--- Data to process Enclosed Below ---
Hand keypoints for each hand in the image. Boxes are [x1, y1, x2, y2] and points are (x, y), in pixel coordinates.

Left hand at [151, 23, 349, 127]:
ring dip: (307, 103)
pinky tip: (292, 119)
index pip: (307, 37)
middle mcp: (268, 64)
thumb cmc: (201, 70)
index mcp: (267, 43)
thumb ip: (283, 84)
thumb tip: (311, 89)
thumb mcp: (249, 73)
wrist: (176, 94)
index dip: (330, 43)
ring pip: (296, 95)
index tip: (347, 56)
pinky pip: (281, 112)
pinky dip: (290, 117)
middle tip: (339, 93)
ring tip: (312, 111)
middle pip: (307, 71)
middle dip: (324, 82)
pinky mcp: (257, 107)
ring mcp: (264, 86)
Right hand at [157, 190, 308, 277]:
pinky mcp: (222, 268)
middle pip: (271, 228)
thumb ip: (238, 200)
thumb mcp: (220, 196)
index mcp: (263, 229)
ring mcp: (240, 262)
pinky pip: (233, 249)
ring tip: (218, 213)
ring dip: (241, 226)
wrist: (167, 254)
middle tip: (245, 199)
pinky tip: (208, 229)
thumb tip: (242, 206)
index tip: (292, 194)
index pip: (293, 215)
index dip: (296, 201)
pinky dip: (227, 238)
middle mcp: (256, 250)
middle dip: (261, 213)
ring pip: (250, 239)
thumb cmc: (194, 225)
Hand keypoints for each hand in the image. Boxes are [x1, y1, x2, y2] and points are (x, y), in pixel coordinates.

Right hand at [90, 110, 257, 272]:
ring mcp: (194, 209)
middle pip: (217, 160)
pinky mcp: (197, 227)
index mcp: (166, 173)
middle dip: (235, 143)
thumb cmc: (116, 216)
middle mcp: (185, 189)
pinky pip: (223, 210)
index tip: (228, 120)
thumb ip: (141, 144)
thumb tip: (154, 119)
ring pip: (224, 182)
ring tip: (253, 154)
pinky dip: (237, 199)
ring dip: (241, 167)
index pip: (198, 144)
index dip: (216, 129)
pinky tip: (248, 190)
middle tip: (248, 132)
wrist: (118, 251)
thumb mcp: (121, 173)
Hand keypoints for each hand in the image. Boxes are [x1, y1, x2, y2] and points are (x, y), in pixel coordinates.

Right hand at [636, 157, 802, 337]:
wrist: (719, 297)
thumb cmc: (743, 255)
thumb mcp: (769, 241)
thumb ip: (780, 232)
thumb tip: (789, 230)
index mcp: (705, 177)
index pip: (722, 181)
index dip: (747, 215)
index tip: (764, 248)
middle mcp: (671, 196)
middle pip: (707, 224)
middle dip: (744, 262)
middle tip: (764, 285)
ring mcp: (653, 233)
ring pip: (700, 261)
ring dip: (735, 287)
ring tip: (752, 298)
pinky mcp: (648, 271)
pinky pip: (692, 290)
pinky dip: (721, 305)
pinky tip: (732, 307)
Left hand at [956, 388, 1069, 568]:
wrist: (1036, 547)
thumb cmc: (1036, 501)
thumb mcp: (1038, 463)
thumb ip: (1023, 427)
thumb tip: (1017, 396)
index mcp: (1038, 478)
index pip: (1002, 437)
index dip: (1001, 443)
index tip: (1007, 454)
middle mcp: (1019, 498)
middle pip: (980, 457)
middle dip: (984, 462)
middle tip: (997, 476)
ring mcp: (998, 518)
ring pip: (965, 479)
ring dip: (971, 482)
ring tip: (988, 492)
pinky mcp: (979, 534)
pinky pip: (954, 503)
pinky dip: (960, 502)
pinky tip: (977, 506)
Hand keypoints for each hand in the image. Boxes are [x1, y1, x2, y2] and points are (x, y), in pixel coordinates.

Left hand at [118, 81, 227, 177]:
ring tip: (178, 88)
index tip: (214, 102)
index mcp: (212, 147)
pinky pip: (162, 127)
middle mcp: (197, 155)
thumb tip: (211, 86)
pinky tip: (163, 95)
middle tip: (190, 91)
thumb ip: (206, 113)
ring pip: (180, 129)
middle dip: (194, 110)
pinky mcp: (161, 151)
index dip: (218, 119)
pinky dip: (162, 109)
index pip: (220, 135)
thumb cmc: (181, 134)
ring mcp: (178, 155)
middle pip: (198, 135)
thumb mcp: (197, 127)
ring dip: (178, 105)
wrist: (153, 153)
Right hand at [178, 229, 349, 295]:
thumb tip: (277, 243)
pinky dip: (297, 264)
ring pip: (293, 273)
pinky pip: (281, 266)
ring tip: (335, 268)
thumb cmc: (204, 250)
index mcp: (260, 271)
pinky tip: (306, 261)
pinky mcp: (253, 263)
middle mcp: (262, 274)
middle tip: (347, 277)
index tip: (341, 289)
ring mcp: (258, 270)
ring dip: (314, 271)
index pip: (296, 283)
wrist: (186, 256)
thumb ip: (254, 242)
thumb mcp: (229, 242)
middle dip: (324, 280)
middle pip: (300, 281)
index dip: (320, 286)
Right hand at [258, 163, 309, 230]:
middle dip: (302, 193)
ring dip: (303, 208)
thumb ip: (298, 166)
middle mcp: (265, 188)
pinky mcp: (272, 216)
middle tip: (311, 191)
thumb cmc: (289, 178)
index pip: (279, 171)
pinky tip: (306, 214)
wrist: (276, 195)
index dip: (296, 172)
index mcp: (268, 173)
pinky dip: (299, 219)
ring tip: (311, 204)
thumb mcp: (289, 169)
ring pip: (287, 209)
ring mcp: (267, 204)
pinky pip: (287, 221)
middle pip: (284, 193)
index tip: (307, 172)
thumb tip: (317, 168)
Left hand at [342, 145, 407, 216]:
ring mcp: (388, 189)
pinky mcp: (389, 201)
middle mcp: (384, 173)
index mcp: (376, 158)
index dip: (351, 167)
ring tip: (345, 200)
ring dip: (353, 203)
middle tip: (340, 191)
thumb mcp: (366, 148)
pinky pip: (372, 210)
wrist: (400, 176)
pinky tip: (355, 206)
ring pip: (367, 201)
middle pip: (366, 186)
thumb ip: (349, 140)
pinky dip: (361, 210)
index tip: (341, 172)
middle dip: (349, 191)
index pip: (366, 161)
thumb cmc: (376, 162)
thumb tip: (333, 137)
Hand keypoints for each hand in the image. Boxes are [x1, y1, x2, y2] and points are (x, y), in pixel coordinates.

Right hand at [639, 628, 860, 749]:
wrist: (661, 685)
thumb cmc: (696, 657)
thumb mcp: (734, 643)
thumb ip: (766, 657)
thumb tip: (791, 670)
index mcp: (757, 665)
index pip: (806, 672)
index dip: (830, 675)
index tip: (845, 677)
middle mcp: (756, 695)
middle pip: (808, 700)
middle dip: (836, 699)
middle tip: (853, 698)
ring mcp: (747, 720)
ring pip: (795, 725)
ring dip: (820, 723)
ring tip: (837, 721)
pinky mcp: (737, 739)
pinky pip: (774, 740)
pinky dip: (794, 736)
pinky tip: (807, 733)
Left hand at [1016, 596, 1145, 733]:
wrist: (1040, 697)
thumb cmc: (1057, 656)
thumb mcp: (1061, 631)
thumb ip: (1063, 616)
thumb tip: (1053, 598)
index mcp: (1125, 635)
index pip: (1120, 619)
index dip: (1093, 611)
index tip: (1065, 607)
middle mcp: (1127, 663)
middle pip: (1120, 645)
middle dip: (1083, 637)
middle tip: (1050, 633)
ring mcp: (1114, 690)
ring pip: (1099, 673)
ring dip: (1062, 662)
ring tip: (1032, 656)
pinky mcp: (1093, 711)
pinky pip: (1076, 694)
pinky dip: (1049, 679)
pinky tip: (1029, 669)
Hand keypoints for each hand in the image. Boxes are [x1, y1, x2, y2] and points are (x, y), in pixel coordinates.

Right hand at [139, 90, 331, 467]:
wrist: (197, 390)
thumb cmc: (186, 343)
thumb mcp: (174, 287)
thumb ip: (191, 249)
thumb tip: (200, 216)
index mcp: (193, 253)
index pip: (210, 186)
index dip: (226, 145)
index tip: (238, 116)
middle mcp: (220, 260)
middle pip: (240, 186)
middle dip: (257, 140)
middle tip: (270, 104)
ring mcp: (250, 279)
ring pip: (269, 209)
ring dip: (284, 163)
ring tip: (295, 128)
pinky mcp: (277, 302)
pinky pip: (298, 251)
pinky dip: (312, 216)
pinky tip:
--- End of Enclosed Data to process ---
→ Instructions for the task
Search the entries for the word "Right", then copy every line in which it is found.

→ Solution for this problem
Right hand at [157, 190, 308, 277]:
Right hand at [90, 110, 257, 272]:
Right hand at [636, 157, 802, 337]:
Right hand at [178, 229, 349, 295]:
Right hand at [258, 163, 309, 230]:
Right hand at [639, 628, 860, 749]:
Right hand at [139, 90, 331, 467]:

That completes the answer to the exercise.